For a Kinder, Gentler Society
Tuesday,
Collaboration, Not a Missile Shield, Is the Best Defense Solution
By John C. Polanyi International Herald Tribune

TORONTO - The tragic failure of a nuclear submarine serves as a reminder of the disrepair of Russian forces. There is the danger that Russia may keep its intercontinental ballistic missiles on high alert to counter inadequacies in its early warning capabilities.

So one can understand the general state of nervousness that leads to demands for a U.S. national missile defense.

Yet we know that the world is safer than in the days of the Cold War.

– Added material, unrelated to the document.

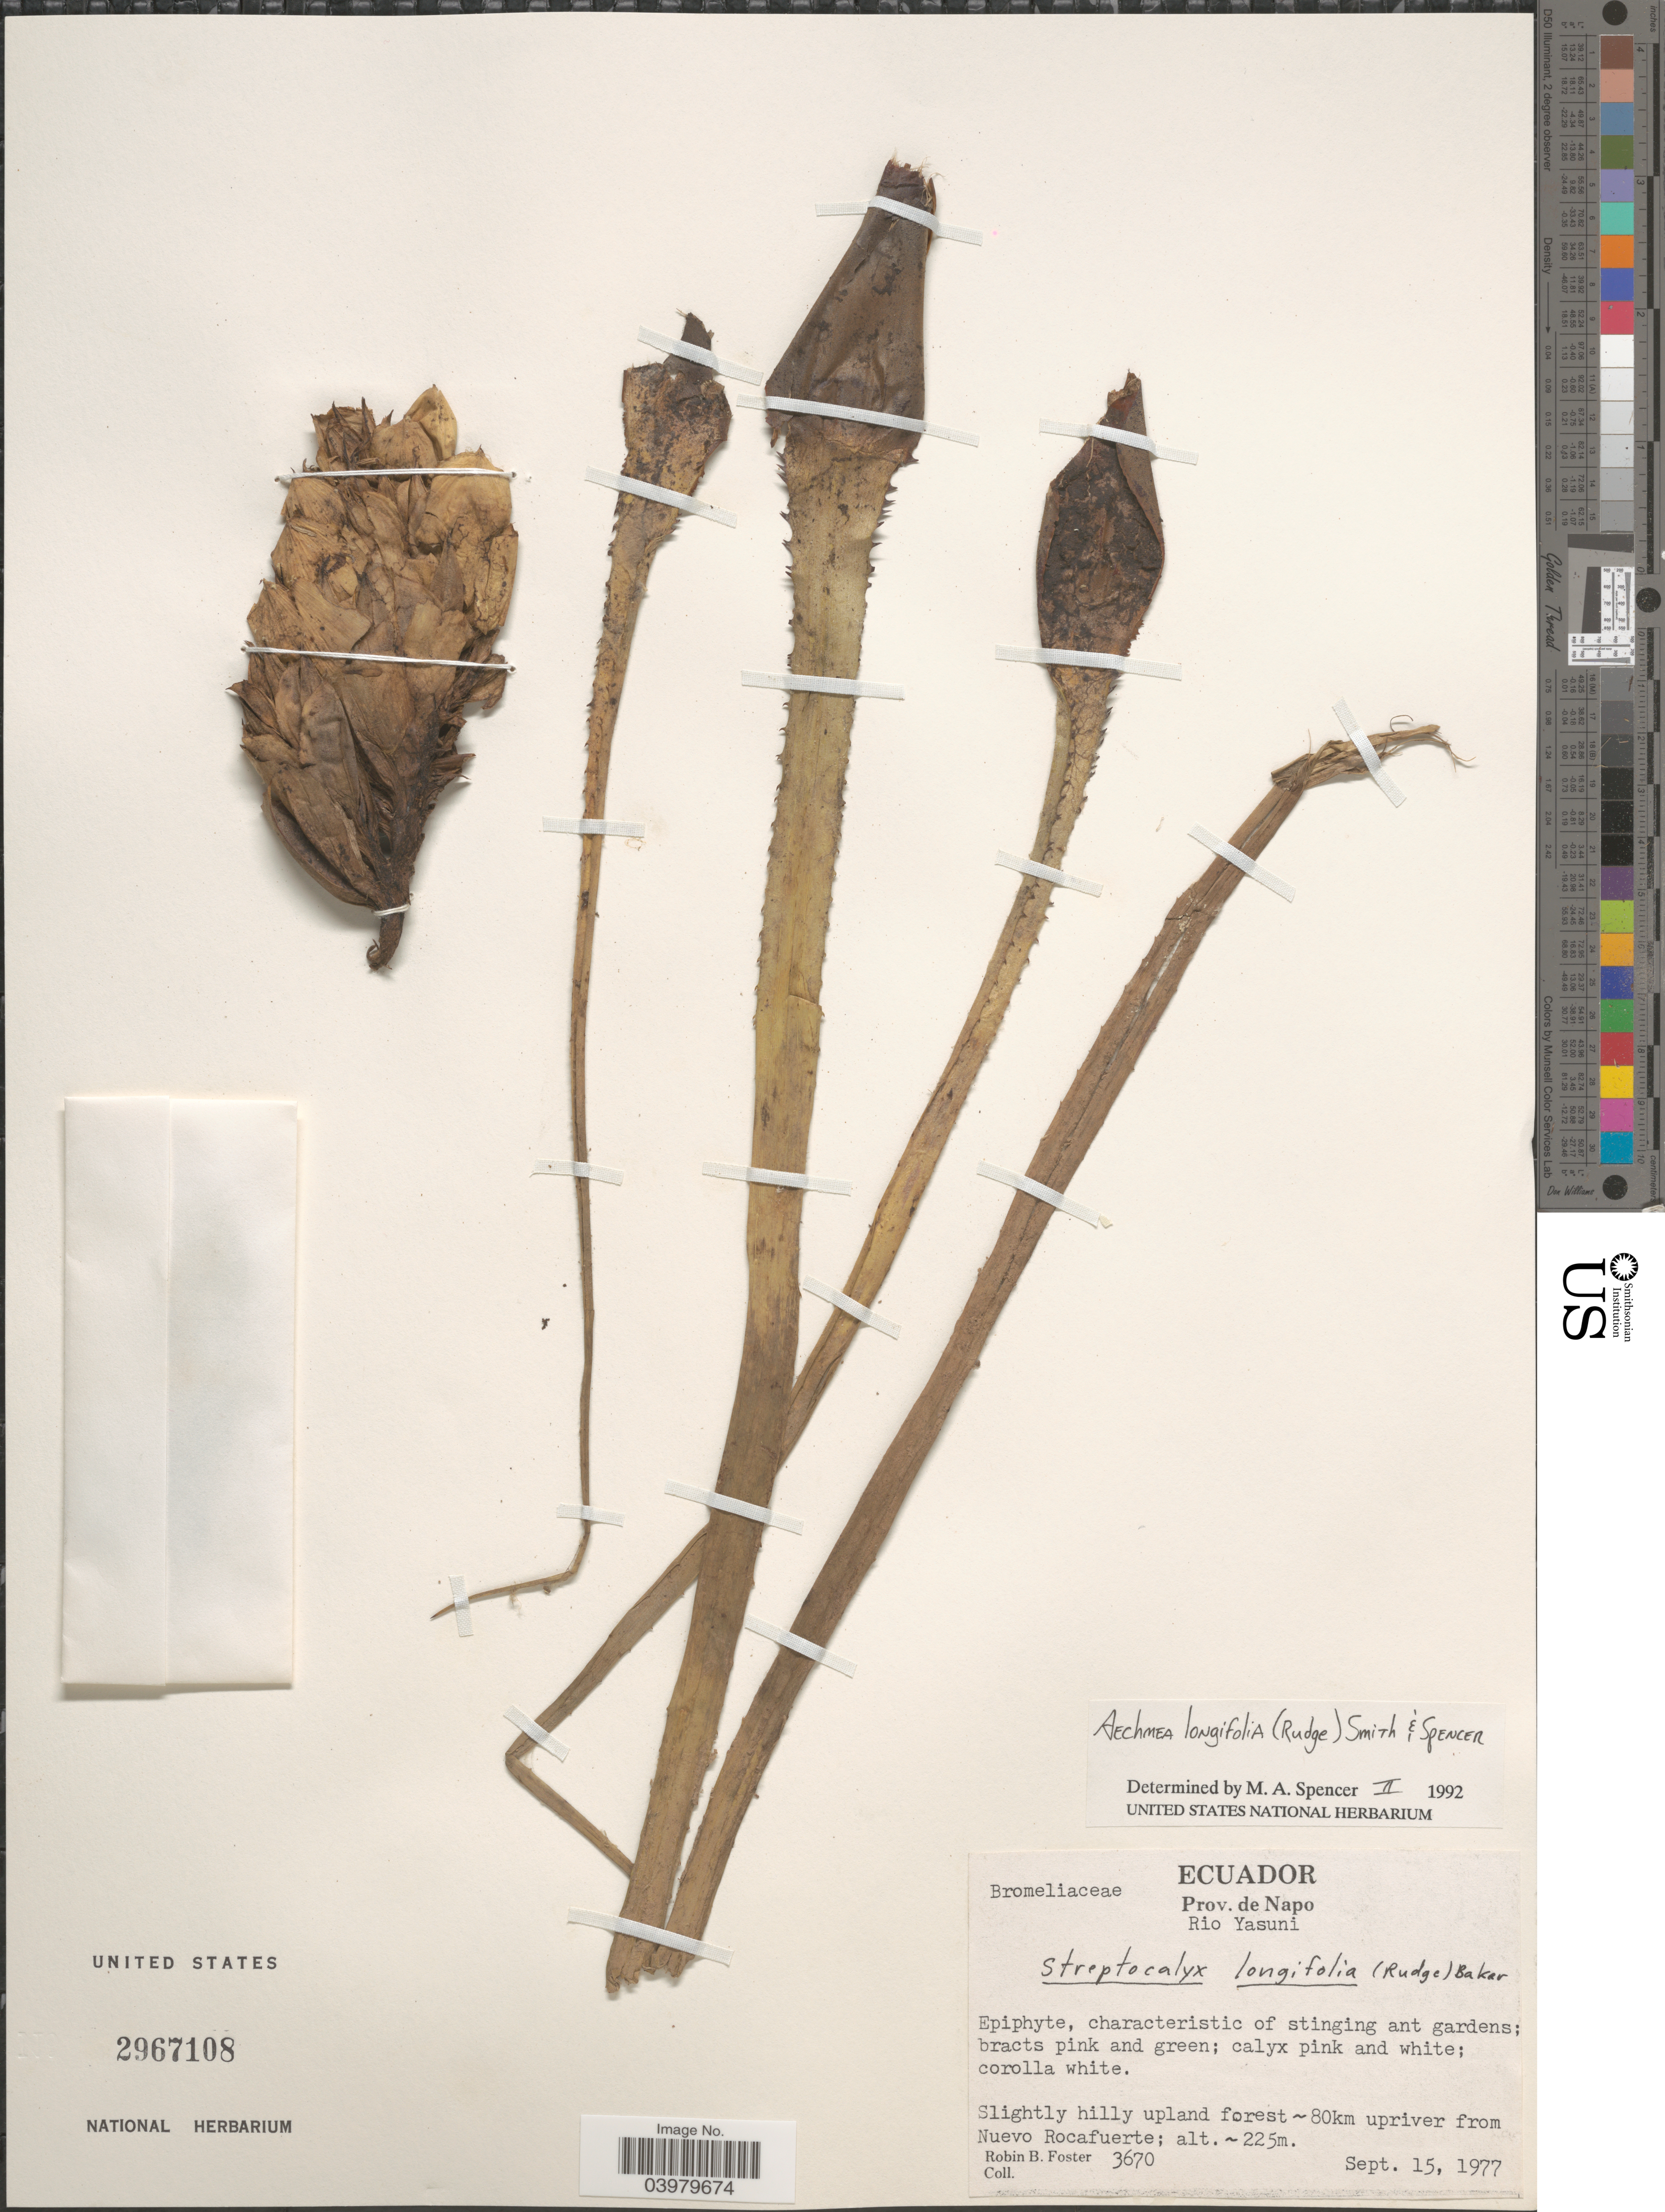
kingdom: Plantae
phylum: Tracheophyta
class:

We know, too, that it was not missile defenses which made it so, but the spread of openness and responsible government around the world.

The best hope for a secure world lies in fostering this trend. But missile defense runs counter to it by attempting to fence one nation in. This wrongheaded solution is not improved by the fact that the fence will be an imperfect one.

What is to be done?

On June 4 in Moscow, Presidents Bill Clinton and Vladimir Putin signed an agreement committing them to a permanent military collaboration. They pledged to establish a jointly staffed monitoring agency for missile launches. This early warning system is known by the initials JDEC (''Jaydec'' in Pentagonese), for Joint Data Exchange Center.

Since warnings would be crucial to missile interception, this proposal will have implications for the U.S. missile defense.

The JDEC concept is revolutionary. It means a joint center for espionage, to be located in Moscow. Not any old espionage, but spying on the most fearsome weapons that history has known. For Russia and the United States to engage in this activity jointly is to give the strongest imaginable signal that the Cold War is over.

Provided, of course, that JDEC works. The signals coming from the radars and satellites of each party must be available to the other for analysis, so that each can assess their truthfulness and dependability. False data are dangerous.

This is so obvious that neither party would consent to engage in such an exchange without a high degree of transparency. Neither will then end up with many secrets in regard to its missiles, but neither has many now, nor does it need them for deterrence.

We have here an unprecedented opportunity to prevent accidents arising from malfunctioning on either side.

Such collaboration would be a far-fetched dream but for the fact that the dreamers are the presidents of Russia and the United States, who have committed themselves to establishing this joint missile warning center within a year.

The two parties can be expected to notify one another of rocket launches in advance and in detail, since they will jointly be observing them.

In this way they can build confidence in the dependability of their data exchange. Advance notification is not a new concept. Negotiations to make it mandatory are under way.

Mr. Putin has invited third parties to contribute to JDEC. The staff in Moscow should include experts from Europe.

The cost, which could be in the hundreds of millions of dollars, is to be shared equally between Russia and America. This cost, about 1 percent of that of the thinnest U.S. national missile defense system, is sufficiently small that other nations can contribute significantly in cash and in kind to see that the initiative does not die. They should offer to do so, without delay,

Does this affect missile defense? Greatly, but without eliminating it from consideration.

Supposing that there do exist ''rogue'' nations, immune to massive deterrence, their preparations for a surprise attack will be detected by JDEC since their weapons must be tested. These nations will then be the subject of intense diplomatic and economic pressures, of the sort that are already succeeding in taming North Korea and Iran.

If, even in the setting of a new regime of international restraint, they were to persist in testing, the question would be asked whether they have the right to threaten their neighbors with annihilation. If not, precision munitions could destroy their missile sites.

Should the world be unready to take the civilized step of preventing small nations from making dire threats, on the plausible grounds that large nations still reserve the right to do so, then there is a form of missile defense that could be contemplated. This is the boost-phase system proposed by Mr. Putin.

Defensive missiles would be placed near the rogue state to intercept its offensive missiles. Mr. Putin proposes that these defenses be operated not by a single nation but jointly.

This boost-phase interception has the advantage that the missile is an easy target - multi-stage and blazing. Rocket scientists will be happy.

Strategically it means that retaliatory missiles hidden in the oceans or the hinterland of large nations are immune. The major powers should be satisfied.

There is nothing intrinsically wrong with defense. Only with defense that is unilateral and provocative, as national missile defense would be.

The writer, a professor at the University of Toronto and a Nobel Prize laureate in chemistry, is a member of a committee of the American Academy of Arts and Sciences in Boston that is studying the Joint Data Exchange Center. He adapted this personal comment for the International Herald Tribune from a longer article in The Globe and Mail.